石破総理の辞意表明をテレビで見た。総理の椅子に恋々とし、政策課題を次から次へと口にする総理の“演説”を聞きながら、途中から腹が立ってきた。何もできなかった総理のあれもこれも含めた大演説だ。それ以上にミジメさが画面を通して伝わってきた。敗軍の将がみっともないほど大声で、兵を語っているのである。それと同時に、この政局の唯一の期待感だった自民党の「解党的改革」もできなくなった。小泉農相と菅副総理は要するに「臭いものに蓋」をしたのだ。自民党のいつもの手法だ。キーワードは「全党一致」「分裂回避」「団結・前進」など。そもそも自民党というのは基本的な政策で一致していない政党だ。例えば税制。増税派と減税派が同居している。積極財政派と財政健全派は本来同居できない人たちだ。そうした人たちが一緒に共存している矛盾。国民の生活苦は自民党に内在している矛盾が原因でもある。

総裁選前倒し投票はこうした矛盾を顕在化させる絶好のチャンスだった。
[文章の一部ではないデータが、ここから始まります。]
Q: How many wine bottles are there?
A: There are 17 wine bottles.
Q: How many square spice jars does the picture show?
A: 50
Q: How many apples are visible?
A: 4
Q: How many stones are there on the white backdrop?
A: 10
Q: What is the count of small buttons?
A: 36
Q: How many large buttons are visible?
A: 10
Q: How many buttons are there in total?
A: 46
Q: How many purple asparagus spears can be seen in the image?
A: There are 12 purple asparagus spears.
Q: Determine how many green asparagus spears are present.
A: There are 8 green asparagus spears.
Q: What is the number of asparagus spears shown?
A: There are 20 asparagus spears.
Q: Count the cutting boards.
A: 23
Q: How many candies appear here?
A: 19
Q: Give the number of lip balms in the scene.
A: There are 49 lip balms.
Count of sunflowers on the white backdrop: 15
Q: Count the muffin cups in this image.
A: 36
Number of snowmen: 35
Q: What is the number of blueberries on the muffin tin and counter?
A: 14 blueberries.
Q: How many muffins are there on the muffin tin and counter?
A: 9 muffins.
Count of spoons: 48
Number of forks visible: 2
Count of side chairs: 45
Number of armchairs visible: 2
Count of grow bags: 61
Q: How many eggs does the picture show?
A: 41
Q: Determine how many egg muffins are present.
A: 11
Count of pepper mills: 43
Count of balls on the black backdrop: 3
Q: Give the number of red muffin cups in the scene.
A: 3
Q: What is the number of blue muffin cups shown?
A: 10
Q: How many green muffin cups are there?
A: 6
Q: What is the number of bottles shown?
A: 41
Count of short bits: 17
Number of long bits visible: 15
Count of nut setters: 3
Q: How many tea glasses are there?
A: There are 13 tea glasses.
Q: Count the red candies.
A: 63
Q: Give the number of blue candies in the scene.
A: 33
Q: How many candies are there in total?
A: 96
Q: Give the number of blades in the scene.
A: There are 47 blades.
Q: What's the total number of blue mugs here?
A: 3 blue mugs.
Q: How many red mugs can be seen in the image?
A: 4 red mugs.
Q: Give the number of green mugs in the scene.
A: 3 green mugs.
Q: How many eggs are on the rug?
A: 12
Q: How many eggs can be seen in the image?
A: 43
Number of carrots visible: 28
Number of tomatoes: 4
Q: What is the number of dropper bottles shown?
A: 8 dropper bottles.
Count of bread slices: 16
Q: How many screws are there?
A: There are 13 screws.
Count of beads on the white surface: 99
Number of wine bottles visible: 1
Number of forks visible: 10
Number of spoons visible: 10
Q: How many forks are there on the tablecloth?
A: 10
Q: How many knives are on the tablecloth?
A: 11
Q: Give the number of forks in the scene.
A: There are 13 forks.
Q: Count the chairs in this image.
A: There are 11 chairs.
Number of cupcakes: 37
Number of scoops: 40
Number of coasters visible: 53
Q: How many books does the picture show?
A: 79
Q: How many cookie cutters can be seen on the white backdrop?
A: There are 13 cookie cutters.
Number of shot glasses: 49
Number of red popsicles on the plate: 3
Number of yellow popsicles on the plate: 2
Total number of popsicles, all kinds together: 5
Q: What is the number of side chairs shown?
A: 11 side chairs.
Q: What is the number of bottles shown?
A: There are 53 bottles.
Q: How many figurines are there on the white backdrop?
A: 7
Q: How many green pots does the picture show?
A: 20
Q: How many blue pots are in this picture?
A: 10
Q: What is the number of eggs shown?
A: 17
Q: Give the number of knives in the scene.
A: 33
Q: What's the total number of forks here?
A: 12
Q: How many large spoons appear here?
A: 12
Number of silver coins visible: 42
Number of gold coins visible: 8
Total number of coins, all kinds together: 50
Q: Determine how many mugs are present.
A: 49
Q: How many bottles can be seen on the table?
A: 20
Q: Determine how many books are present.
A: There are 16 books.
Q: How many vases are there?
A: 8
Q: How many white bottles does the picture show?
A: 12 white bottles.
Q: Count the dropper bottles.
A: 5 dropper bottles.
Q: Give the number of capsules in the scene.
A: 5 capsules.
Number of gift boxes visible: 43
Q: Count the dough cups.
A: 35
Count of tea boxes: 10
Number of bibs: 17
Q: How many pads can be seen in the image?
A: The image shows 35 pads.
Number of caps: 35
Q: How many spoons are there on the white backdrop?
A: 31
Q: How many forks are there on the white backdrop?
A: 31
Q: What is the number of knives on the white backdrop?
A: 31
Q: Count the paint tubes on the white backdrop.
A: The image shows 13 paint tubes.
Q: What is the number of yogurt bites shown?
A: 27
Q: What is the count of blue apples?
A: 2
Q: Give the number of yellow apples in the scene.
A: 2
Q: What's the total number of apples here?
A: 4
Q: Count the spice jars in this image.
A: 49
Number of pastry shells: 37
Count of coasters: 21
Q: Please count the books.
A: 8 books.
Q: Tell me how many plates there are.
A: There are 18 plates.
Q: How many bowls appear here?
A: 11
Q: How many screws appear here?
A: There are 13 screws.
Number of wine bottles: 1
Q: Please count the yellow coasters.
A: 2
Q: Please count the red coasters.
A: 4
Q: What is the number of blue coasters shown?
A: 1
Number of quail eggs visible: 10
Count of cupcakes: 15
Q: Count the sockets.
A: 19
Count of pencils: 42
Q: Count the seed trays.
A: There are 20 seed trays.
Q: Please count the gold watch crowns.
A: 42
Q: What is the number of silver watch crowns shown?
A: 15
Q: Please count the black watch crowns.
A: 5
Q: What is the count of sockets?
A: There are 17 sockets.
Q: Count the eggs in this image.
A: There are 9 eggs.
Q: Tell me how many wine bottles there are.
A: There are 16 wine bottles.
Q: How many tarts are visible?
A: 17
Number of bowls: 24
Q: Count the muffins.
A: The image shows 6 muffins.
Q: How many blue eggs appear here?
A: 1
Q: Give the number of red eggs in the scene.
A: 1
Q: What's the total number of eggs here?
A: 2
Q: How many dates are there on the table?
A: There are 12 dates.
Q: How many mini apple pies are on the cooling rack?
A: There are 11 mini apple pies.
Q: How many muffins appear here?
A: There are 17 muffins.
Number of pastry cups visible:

誰が増税派で誰が減税派か、この投票によってある程度はっきりしただろう。自民党の大半の政治家は勝ち馬に乗るだけ。政策も政治家としての信念もない人たちだ。そのチャンスを小泉農相と菅副総理がぶっ潰した。いつものように「臭いものに蓋」をしたのだ。これで裏ガネ土壌も金権体質も維持される。それ以上に国民を無視した対米従属、服従、隷属外交が続く。総裁選はフルスペックで実施されるようだ。1カ月の政治空白が生ずる。この1カ月は自民党再生を訴える絶好の機会になる。複数の候補者がどうでもいい政策論争を繰り返す。前任者は総理になった途端、政策論争で繰り広げた主張を全てかなぐり捨てた。国会を即解散し、非公認の候補者に2000万円を支給した。全て曖昧にしてよしとする自民党の体質が変わらない限り、日本の再生は無理だろう。